Dead Department Stores Reborn as Schools, Libraries, and Offices
admin / September 2021
Property owners and designers see cost savings and environmental benefits in adapting older buildings rather than tearing them down.
About 40% of U.S. department store outlets have closed over the past five years. Many of the large, boxy structures that house them, where prom dresses were purchased and perfume sampled, will be demolished. But some will be put to new uses.
Why repurpose department stores, the supposed white elephants of the retail world? Property owners and designers are becoming aware of the cost savings and environmental benefits of adapting older buildings rather than tearing them down. Beyond that, many urban department stores have high-quality historic architecture, prime downtown locations, big lower-floor windows, and lots of open floor space. Suburban stores are often plain and windowless; inside, however, they have the same large floor plates, as well as key locations near highway interchanges. (No wonder some stores have been converted to temporary Covid testing and vaccination sites.)
“The big urban question of the 1980s and 1990s was what to do with former industrial areas of all of our major cities,” says Owen Hopkins, director of the Farrell Centre, a research hub for architecture and planning at Newcastle University in England. In the 2020s, he says, it’s “What can we do with post-retail spaces?”
In Texas, Austin Community College has spent more than a decade transforming the former Highland Mall into a mixed-use campus via a partnership with developer RedLeaf Properties LLC. The 50-year-old mall’s J.C. Penney reopened as academic space in 2014 after Barnes Gromatzky Kosarek Architects added a central skylight and glass portico. Design firms Gensler and Steinbomer, Bramwell & Vrazel Architects turned the mall’s former Dillard’s into the headquarters for KLRU, Austin’s PBS station, along with college broadcast facilities and offices.
The Stavros Niarchos Foundation Library (SNFL) on Manhattan’s Fifth Avenue, designed by Mecanoo and Beyer Blinder Belle, fits beautifully into a Second Empire building that opened in 1914 as the uptown branch of Arnold Constable & Co., the first department store chain in the U.S. The building’s clear layout and sweeping sightlines continue to be pluses, even after previous renovations. “If what you need is help with your résumé, you’re able to walk in and beeline to where you want to go,” says Elizabeth Leber, managing partner at Beyer Blinder Belle.
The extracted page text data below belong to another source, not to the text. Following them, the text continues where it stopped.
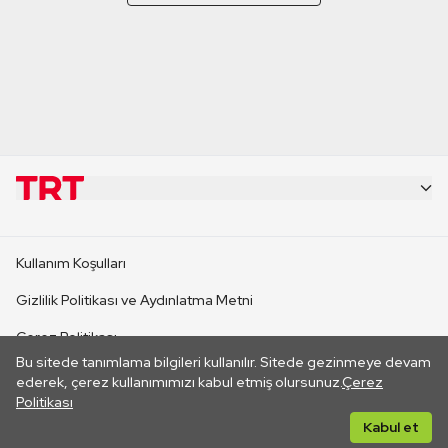
KURUMSAL
Kullanım Koşulları
KANAL SİTELERİ
Gizlilik Politikası ve Aydınlatma Metni
Çerez Politikası
SİTELER
Bu sitede tanımlama bilgileri kullanılır. Sitede gezinmeye devam
İletişim
ederek, çerez kullanımımızı kabul etmiş olursunuz.
Çerez
Politikası
CANLI YAYINLAR
Her hakkı saklıdır. ©2026 TRT. Bağlantı yoluyla gidilen dış
Kabul et
sitelerin içeriklerinden TRT sorumlu değildir.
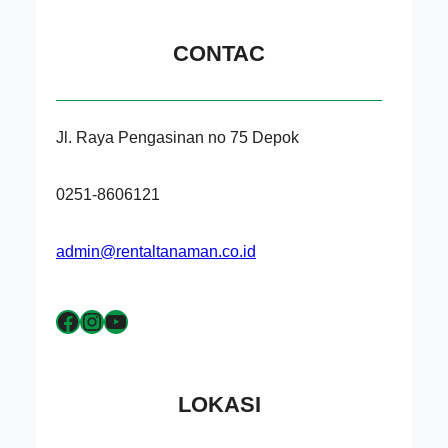
CONTAC
Jl. Raya Pengasinan no 75 Depok
0251-8606121
admin@rentaltanaman.co.id
Facebook
Instagram
YouTube
LOKASI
Last year, Amazon.com Inc. bought the former Lord & Taylor flagship store down the block from the SNFL, with plans to convert the 1914 landmark building into 630,000 square feet of office space for 2,000 employees. The company intends to add two floors and a rooftop terrace to the 11-story building, while restoring the facade and taking advantage of the store’s high ceilings and large, operable windows. Separately, the Wall Street Journal reported that Amazon is planning to roll out retail locations that will be smaller versions of department stores of old.